In a separate report, Vice News raised the question of whether Walker was the one who shot Jonathan Mattingly in the leg or if it was former officer Brett Hankison, who was charged with “wanton endangerment.” Cameron had ruled out any of the officers as having shot Mattingly, saying their issued firearms were different from Walker’s Glock 9 mm. But according to the initial ballistics report uncovered by Vice News, efforts to determine the source of the 9-mm’s bullet was inconclusive because “due to limited markings of comparative value, [the] item was neither identified nor eliminated as having been fired from #45.” The #45 was the magazine found in Walker’s gun. The Courier-Journal, however, reported that Walker’s lawyer, Steve Romines, said he obtained an LMPD report showing that Hankison had been issued a 9-mm weapon. 

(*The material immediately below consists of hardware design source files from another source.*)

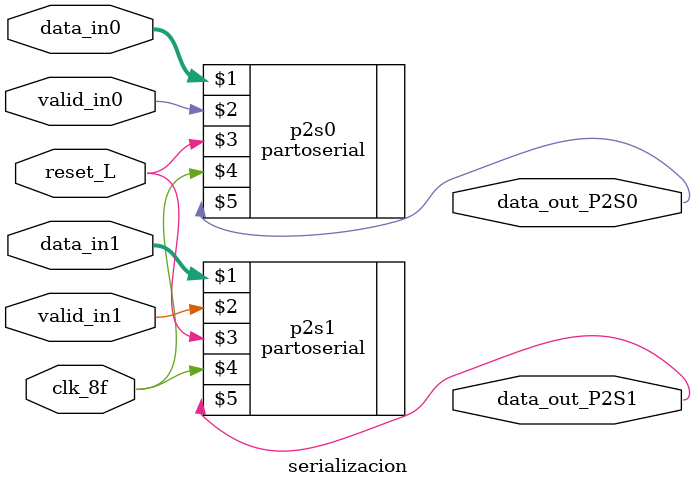
<source format=v>
`include "paraser.v"
module serializacion(
    //entradas
    input [7:0] data_in0,
    input [7:0] data_in1,
    input valid_in0,
    input valid_in1,
    input reset_L,
    input clk_8f,
    //salidas
    output wire data_out_P2S0,
    output wire data_out_P2S1
    );
    partoserial p2s0(data_in0,valid_in0,reset_L,clk_8f,data_out_P2S0);
    partoserial p2s1(data_in1,valid_in1,reset_L,clk_8f,data_out_P2S1);
endmodule
</source>
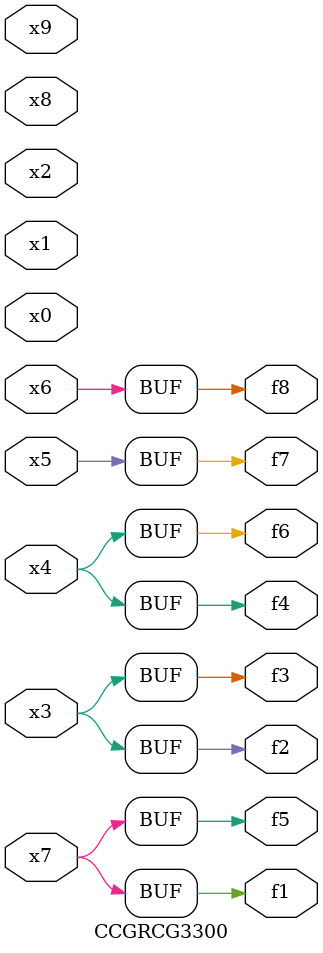
<source format=v>
module CCGRCG3300(
	input x0, x1, x2, x3, x4, x5, x6, x7, x8, x9,
	output f1, f2, f3, f4, f5, f6, f7, f8
);
	assign f1 = x7;
	assign f2 = x3;
	assign f3 = x3;
	assign f4 = x4;
	assign f5 = x7;
	assign f6 = x4;
	assign f7 = x5;
	assign f8 = x6;
endmodule

</source>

The latest contradictory twist in Taylor’s case are reports that the one witness who confirmed for prosecutors that the police announced themselves at Taylor’s door, Aarin Sarpee, had initially reported the opposite. Cameron made no note of this during his announcement. According to a September 26 report by Vice News, it obtained audio and other documents from interviews conducted by LMPD’s Public Integrity Unit (PIU). What VICE found was that Sarpee told an officer a week after the shooting that he hadn’t heard police announce themselves. He changed his response on May 15 when a different official reached out. 

As a result, Romines called Sarpee an unreliable witness. “You cannot in good faith look at Sarpee’s interviews and try to rely on him to establish that police announced themselves. He’s obviously confused over the course of his interviews,” Romines told Vice News. “It’s pretty clear to me that they’re [the police] trying to create the narrative that benefits them,” he added.